Verrazzano was the first and only European navigator to "systematically"—and intentionally—explore the east coast of the New World. The most important aspect of the voyage Verrazzano described in the Codex, to contemporaries, was that he had disproved the knowledge handed down by the ancients, who had taught that the Atlantic touched both Europe and Asia with nothing in between. He did not do this deliberately; Wroth points out that Verrazzano's "credulity of an open passage to Asia grew out of inherited confidence" in early writers, "particularly Aristotle". (Note: By the time Verrazzano sailed, the theory of a joined east-west ocean was well-established. It is illustrated in Henricus Martellus' world map, as well as in various copper globes produced in the late fifteenth century, such as the Parisian Gilt Globe of around 1528. This is a gilded copper globe, and not only draws upon the discoveries of Ferdinand Magellan, but also illustrates the location of Verrazzano's Terra francesca nuper lustrata—"the Land of Francis lately explored".) Verrazzano himself was persuaded otherwise, and reported that the "New World which above I have described is connected together, not adjoining Asia or Africa (which I know to be a certainty)". The Codex is, Verrazzano continued, "the most accurate and the most valuable of all the early coastal voyages that has come down to us". It also led to the creation of what would be the definitive map of the world, Gerolamo's map of 1529 and the Lok Map of 1582. Robertus de Bailly used Gerolamo's map as the basis for his 1530 globe, and all of them included Verrazzano's imaginary isthmus. Verrazzano's voyage, with all its descriptive and cartographical errors, was still important for both explorers and mapmakers, as it effectively filled in a gap between what the Spanish had discovered in the south and what the English had towards Canada. The Codex report, after it was disseminated through the navigational and cartographic communities, "bolstered the growing conviction among the best English and French geographers that North America was a separate continent", and that a solid land mass connected La Florida of the Spanish to Newfoundland in the north. Verrazzano also provided the provenance and justification for French activities in the Americas: until the end of the century, French diplomacy defended the various actions of French sailors—whether corsairs or fishermen—with reference to the 1524 voyage.
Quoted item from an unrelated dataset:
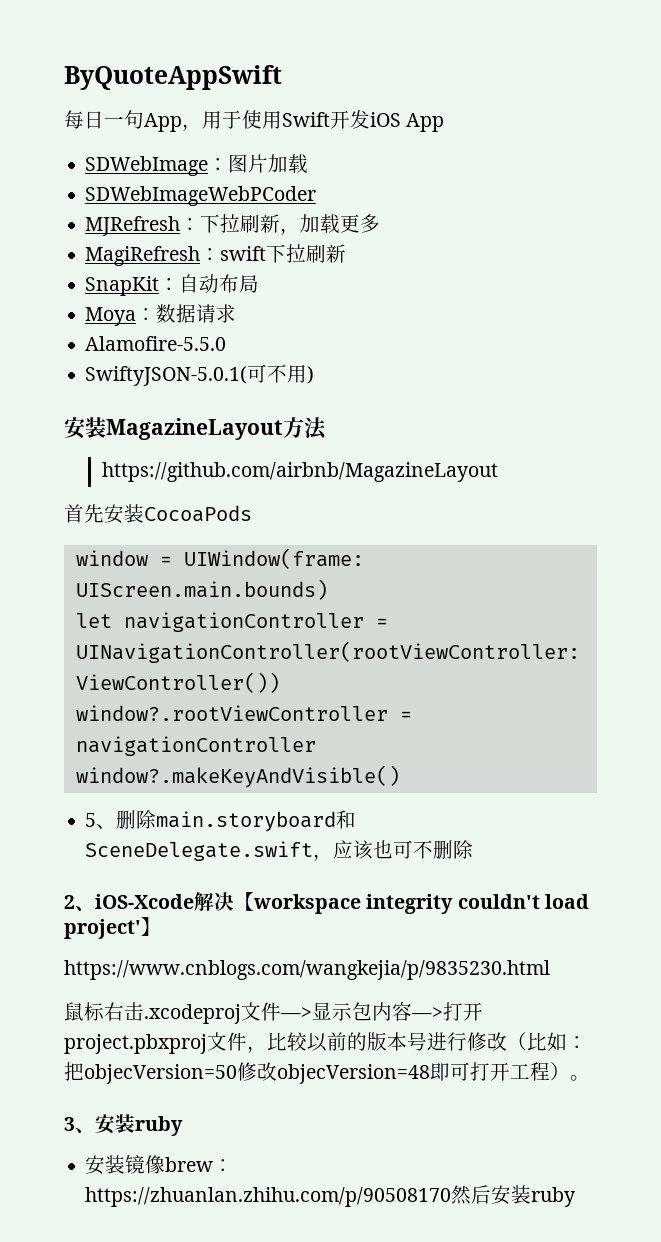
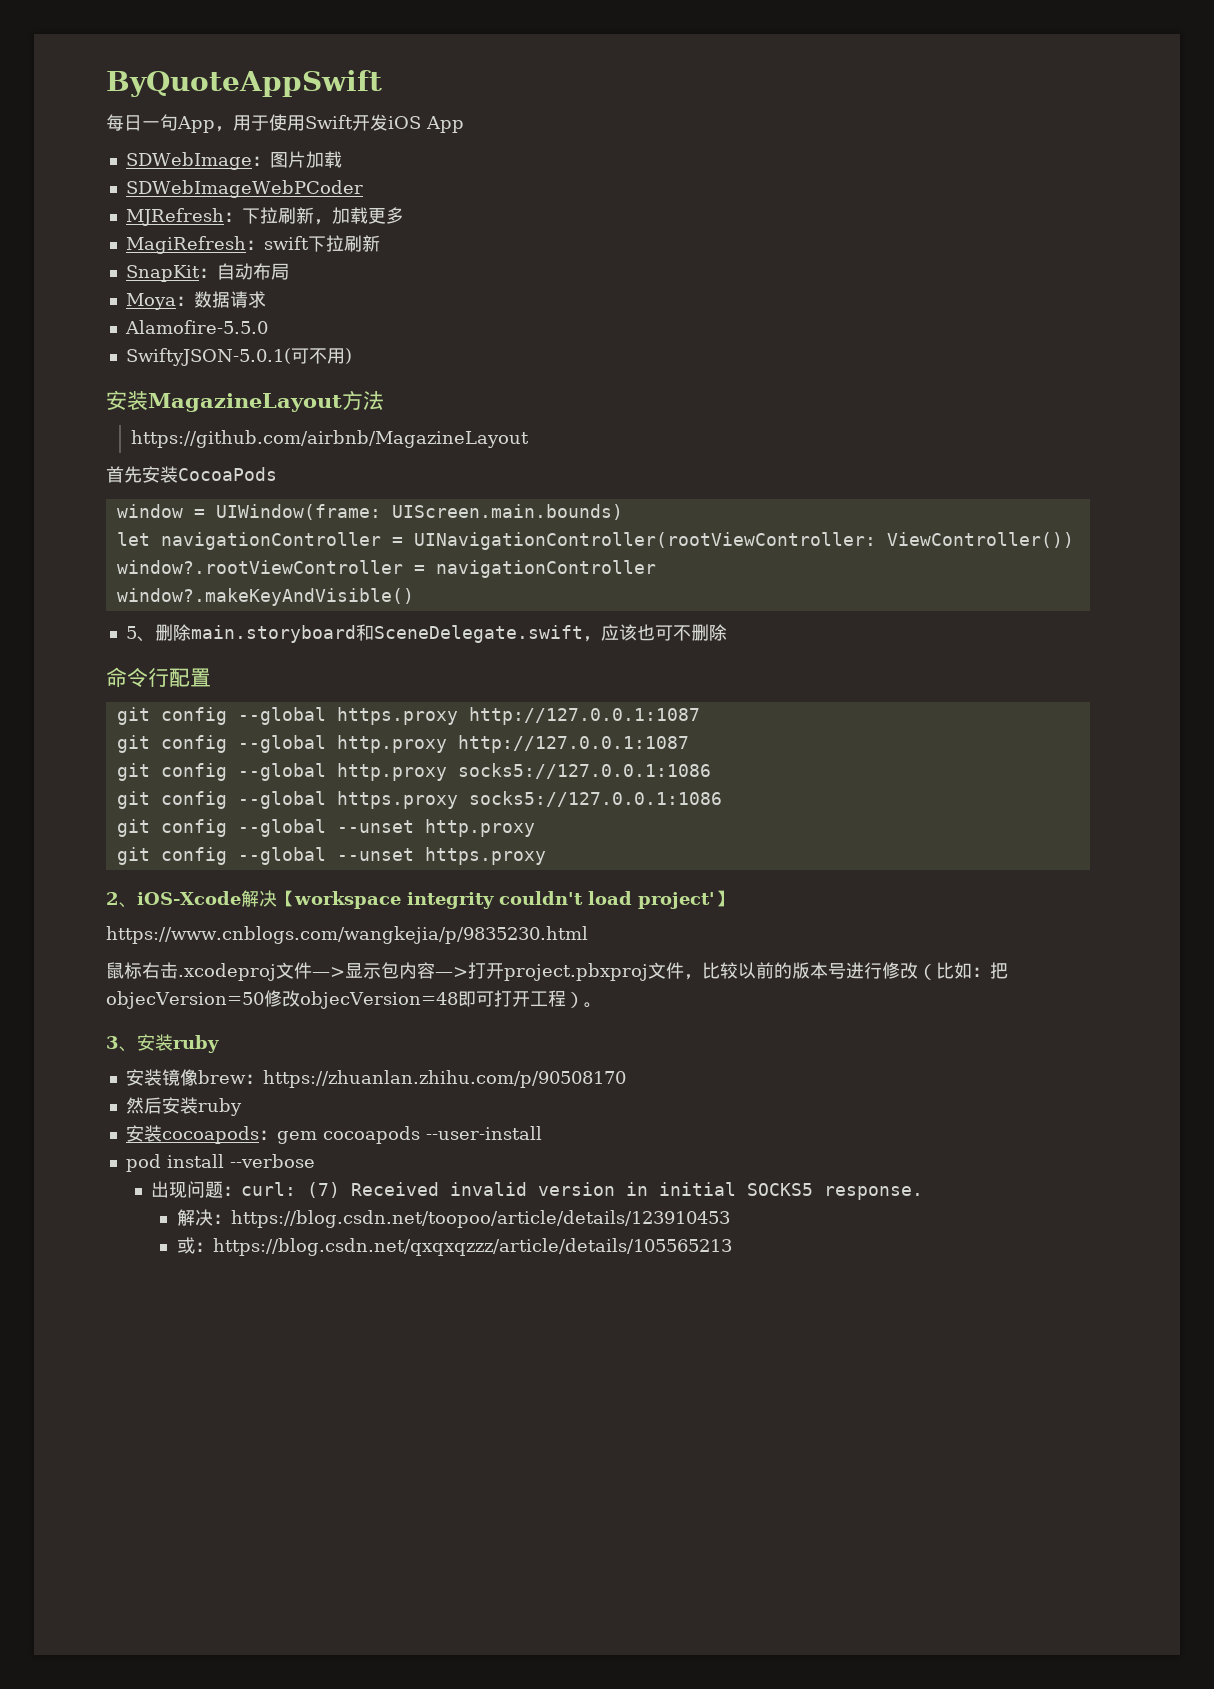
(474, 849) none -> [106,667,211,688] [116,707,700,725] [116,735,689,753] [116,763,711,781] [116,791,722,809] [116,819,535,837] [116,847,546,865] // 命令行配置 // git config --global https.proxy http://127.0.0.1:1087 // git config --global http.proxy http://127.0.0.1:1087 // git config --global http.proxy socks5://127.0.0.1:1086 // git config --global https.proxy socks5://127.0.0.1:1086 // git config --global --unset http.proxy // git config --global --unset https.proxy
(452, 1197) none -> (626, 1079) //
(577, 1197) none -> [125,1125,542,1144] [125,1154,315,1172] [151,1181,924,1200] [176,1209,730,1228] [176,1237,732,1256] // 安装cocoapods：gem cocoapods --user-install // pod install --verbose // 出现问题：curl: (7) Received invalid version in initial SOCKS5 response. // 解决：https://blog.csdn.net/toopoo/article/details/123910453 // 或：https://blog.csdn.net/qxqxqzzz/article/details/105565213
Until the Codex was discovered, nineteenth-century historians had no proof that Verrazzano had ever made his voyage in 1524, as no other record of it was found to exist in either French or Italian archives. Until then, there was some doubt among scholars as to whether his voyage had taken place at all. The nineteenth-century antiquarian Buckingham Smith denounced the entire voyage as "a fabrication", and H. C. Murphy "plausibly argued" that not only had Verrazzano never reached America but that the letter of 8 July 1524 was not even his. They believed, instead, that Verrazzano was instead a corsair named Jean Florin ("the Florentine"). This historiographical dispute was known as the "Verrazzano controversy". It was considered at least possible that Verrazzano's letter was a fraud and one which had had the active participation of King Francis. Francis' intention, it was suggested, was to allow him to lay claim to the country without the need to fund an expensive exploration. The American Antiquarian Society, for example, stated at their 1876 AGM that "the time seems not yet to have arrived when this society should attempt a judicial decision upon the claims made in behalf of John Verrazzano to the distinction of being the discoverer of a large portion of the North American coast". In response, The Nation wrote the same year that the controversy could not be over, because there were still "archives to search, documents to compare, statements to verify or impugn", and that suggestions that Verrazzano had not made the voyages as claimed were based solely on assumptions by his critics. The French cartographic scholar Marcel Destombes noted that in the light of modern scholarship, the criticisms of Smith and Murphy—"whose books nobody now reads"—have been discounted and the Codex is seen as just latest and best piece of evidence for Verrazzano's 1524 navigation, for which the evidence was already firm.